The testimony of the witnesses to the effect that the engineer did not check the speed of the train while on the trestle was competent. Pollard v. Nicholls, 5 Cir., 99 F.2d 955.
*272 It is a matter almost of common knowledge that when brakes are applied to a moving train there is an escaping of air and other noises. In any event, these witnesses testified that such had been their observation and that they heard no such noises and they observed no decrease in the speed of the train. They were in positions to have heard and seen. Their credibility, of course, was for the jury.
We are of the opinion that the evidence to the effect that the forward movement of the train was not retarded at all after the discovery by the engineer of deceased's peril, when taken into consideration with the distance the train ran after hitting deceased, was sufficient to warrant the inference by a fair jury that the engineer did not use reasonable care to avoid the injury after discovering the peril. Louisville & N. R. Co. v. Loyd, 186 Ala. 119, 65 So. 153; Pollard v. Nicholls, 5 Cir., 99 F.2d 955. The deceased was only a few feet from safety when he was hit. The difference of a few seconds might well have been the difference between life and death.
We hold, therefore, that the trial court did not err in refusing the general affirmative charge requested by the defendant.
Reversible error is not made to appear in connection with the trial court's refusal to give defendant's requested written charges 8, 9 and 10. The principle of law stated in those charges was fairly and substantially covered by the court's general charge and by written charge A given at the request of the defendant. § 273, Title 7, Code 1940; Mobile City Lines v. Alexander, 249 Ala. 107, 30 So. 2d 4.

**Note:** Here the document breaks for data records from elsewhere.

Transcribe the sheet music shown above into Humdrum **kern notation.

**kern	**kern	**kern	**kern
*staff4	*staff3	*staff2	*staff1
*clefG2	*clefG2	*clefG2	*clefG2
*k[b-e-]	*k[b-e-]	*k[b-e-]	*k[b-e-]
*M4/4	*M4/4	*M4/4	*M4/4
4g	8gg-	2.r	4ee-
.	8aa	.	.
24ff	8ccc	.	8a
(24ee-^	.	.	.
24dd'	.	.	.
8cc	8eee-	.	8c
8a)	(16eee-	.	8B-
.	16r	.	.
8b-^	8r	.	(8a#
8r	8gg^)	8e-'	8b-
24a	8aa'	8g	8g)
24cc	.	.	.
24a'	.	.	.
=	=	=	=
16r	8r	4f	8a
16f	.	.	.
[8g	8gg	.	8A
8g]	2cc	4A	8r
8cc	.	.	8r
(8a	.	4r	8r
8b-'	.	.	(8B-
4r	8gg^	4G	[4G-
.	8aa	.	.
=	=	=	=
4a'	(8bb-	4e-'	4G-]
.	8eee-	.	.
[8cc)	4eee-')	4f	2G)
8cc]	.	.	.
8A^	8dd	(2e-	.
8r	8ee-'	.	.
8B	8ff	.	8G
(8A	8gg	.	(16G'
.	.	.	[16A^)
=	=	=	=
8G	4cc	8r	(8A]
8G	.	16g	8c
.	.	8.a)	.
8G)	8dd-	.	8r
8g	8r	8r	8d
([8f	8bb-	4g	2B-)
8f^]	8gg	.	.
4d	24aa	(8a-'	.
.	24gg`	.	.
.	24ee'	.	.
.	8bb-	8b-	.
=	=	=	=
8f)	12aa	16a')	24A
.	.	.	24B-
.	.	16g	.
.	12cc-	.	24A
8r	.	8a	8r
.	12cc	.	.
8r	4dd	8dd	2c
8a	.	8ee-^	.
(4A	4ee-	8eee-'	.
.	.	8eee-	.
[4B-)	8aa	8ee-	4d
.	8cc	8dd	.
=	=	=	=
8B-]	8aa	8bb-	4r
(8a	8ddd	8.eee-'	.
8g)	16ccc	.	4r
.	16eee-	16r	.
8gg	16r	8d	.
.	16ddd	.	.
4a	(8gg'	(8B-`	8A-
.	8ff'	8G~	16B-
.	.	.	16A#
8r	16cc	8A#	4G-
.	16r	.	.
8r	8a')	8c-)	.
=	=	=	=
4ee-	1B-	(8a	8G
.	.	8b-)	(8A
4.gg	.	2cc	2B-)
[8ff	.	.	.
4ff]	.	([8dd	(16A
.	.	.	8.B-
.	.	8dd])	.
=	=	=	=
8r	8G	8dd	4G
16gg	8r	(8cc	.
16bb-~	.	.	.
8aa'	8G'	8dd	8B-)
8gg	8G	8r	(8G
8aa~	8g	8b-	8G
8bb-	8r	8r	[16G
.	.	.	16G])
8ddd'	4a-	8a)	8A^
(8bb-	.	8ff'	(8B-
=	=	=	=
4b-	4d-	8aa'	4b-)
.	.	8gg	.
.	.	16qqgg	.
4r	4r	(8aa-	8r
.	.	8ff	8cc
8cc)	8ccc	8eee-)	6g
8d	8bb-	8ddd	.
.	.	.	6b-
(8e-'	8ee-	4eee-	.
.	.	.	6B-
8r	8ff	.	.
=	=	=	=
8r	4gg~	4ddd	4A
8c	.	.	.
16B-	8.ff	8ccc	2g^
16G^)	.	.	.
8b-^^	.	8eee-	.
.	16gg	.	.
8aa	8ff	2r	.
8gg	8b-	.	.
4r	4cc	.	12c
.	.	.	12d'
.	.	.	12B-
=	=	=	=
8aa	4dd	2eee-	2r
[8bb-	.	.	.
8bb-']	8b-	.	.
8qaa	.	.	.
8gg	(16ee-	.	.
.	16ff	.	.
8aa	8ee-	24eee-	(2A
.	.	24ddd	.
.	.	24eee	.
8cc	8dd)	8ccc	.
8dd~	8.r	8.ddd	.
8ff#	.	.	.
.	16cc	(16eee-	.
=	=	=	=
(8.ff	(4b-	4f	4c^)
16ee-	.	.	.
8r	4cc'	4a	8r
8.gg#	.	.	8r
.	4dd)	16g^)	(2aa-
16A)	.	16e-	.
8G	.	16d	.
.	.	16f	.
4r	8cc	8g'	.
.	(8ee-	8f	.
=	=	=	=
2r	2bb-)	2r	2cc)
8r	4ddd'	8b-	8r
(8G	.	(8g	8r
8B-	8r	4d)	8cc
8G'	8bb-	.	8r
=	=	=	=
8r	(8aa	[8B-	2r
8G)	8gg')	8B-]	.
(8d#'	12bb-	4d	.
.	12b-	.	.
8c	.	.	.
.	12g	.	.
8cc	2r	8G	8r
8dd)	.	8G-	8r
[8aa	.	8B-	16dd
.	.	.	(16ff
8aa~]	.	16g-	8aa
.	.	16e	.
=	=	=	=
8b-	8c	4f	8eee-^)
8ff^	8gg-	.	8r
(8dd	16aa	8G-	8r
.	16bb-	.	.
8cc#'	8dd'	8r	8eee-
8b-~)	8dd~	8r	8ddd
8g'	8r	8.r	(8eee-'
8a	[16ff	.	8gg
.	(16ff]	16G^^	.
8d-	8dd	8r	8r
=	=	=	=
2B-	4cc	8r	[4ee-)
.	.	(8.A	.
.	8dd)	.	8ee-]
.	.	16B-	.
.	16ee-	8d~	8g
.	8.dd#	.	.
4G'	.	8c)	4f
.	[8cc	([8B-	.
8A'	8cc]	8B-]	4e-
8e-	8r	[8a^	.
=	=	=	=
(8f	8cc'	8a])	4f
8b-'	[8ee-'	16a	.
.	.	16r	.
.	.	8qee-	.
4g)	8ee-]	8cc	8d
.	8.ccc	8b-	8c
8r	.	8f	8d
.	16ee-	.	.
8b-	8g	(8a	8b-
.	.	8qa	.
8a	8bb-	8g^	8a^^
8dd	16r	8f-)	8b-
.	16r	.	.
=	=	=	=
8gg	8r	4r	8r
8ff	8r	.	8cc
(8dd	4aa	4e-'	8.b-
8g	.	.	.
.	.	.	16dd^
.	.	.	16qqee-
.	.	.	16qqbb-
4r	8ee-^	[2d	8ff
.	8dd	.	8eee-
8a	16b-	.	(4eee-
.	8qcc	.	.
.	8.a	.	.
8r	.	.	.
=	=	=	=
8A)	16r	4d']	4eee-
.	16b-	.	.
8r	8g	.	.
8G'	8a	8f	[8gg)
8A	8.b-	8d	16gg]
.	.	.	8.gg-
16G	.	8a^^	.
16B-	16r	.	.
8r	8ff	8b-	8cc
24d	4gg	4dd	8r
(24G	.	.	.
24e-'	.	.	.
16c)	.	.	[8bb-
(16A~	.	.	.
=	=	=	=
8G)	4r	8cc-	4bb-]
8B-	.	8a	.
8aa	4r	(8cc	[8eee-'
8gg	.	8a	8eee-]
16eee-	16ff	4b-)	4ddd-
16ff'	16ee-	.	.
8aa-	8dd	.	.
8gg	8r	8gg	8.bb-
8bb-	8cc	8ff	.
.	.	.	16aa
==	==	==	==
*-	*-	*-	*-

The general statement in the court's oral charge to the jury that "on the other hand, if she should prove to your reasonable satisfaction every material statement in Count A, then she would be entitled to recover damages in this case," is not unsound. Sovereign Camp, W.O.W., v. Gunn, 229 Ala. 508, 158 So. 192.
The two remaining assignments of error which are argued in brief also relate to exceptions taken to the court's oral charge. In each of them the defendant complains of statements made by the trial court which, when considered in connection with the remainder of the charge, do not in our opinion show reversible error.
The judgment appealed from is affirmed.
LIVINGSTON, C. J., and STAKELY and MERRILL, JJ., concur.